> [Your task] Quote exactly the lines spanning from the top of the data below to the line that contains "勞工工作年資自受僱之日起算，", including both.

(Dataset extract Opens)

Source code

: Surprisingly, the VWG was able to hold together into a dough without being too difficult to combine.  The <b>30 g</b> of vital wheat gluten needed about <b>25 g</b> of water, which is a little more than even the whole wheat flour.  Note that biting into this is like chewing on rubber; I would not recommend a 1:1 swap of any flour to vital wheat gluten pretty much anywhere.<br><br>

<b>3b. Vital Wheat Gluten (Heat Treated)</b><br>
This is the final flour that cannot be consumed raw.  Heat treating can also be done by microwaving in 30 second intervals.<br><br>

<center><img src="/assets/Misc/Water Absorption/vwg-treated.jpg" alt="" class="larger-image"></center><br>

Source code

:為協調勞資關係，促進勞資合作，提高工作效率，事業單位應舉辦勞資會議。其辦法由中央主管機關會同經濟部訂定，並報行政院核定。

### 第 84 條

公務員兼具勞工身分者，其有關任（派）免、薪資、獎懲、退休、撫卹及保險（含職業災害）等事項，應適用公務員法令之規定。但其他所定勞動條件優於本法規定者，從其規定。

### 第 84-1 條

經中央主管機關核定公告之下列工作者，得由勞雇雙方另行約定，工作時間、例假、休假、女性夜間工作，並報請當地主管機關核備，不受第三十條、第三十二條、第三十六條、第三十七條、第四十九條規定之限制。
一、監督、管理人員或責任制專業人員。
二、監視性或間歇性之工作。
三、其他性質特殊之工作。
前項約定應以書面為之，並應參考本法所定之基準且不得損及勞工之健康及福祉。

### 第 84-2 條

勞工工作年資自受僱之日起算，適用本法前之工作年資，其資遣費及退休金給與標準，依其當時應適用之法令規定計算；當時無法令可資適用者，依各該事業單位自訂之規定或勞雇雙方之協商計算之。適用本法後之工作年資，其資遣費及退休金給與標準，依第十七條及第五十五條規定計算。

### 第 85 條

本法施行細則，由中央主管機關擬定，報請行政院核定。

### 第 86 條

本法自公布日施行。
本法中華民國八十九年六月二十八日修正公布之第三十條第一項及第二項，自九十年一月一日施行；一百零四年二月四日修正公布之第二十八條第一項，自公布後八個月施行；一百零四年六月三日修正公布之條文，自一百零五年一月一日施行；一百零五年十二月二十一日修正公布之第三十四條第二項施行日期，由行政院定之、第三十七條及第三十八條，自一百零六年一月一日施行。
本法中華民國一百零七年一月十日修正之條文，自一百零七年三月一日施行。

(Dataset extract Closes)

> [Response box]
Source code

: Surprisingly, the VWG was able to hold together into a dough without being too difficult to combine.  The <b>30 g</b> of vital wheat gluten needed about <b>25 g</b> of water, which is a little more than even the whole wheat flour.  Note that biting into this is like chewing on rubber; I would not recommend a 1:1 swap of any flour to vital wheat gluten pretty much anywhere.<br><br>

<b>3b. Vital Wheat Gluten (Heat Treated)</b><br>
This is the final flour that cannot be consumed raw.  Heat treating can also be done by microwaving in 30 second intervals.<br><br>

<center><img src="/assets/Misc/Water Absorption/vwg-treated.jpg" alt="" class="larger-image"></center><br>

Source code

:為協調勞資關係，促進勞資合作，提高工作效率，事業單位應舉辦勞資會議。其辦法由中央主管機關會同經濟部訂定，並報行政院核定。

### 第 84 條

公務員兼具勞工身分者，其有關任（派）免、薪資、獎懲、退休、撫卹及保險（含職業災害）等事項，應適用公務員法令之規定。但其他所定勞動條件優於本法規定者，從其規定。

### 第 84-1 條

經中央主管機關核定公告之下列工作者，得由勞雇雙方另行約定，工作時間、例假、休假、女性夜間工作，並報請當地主管機關核備，不受第三十條、第三十二條、第三十六條、第三十七條、第四十九條規定之限制。
一、監督、管理人員或責任制專業人員。
二、監視性或間歇性之工作。
三、其他性質特殊之工作。
前項約定應以書面為之，並應參考本法所定之基準且不得損及勞工之健康及福祉。

### 第 84-2 條

勞工工作年資自受僱之日起算，適用本法前之工作年資，其資遣費及退休金給與標準，依其當時應適用之法令規定計算；當時無法令可資適用者，依各該事業單位自訂之規定或勞雇雙方之協商計算之。適用本法後之工作年資，其資遣費及退休金給與標準，依第十七條及第五十五條規定計算。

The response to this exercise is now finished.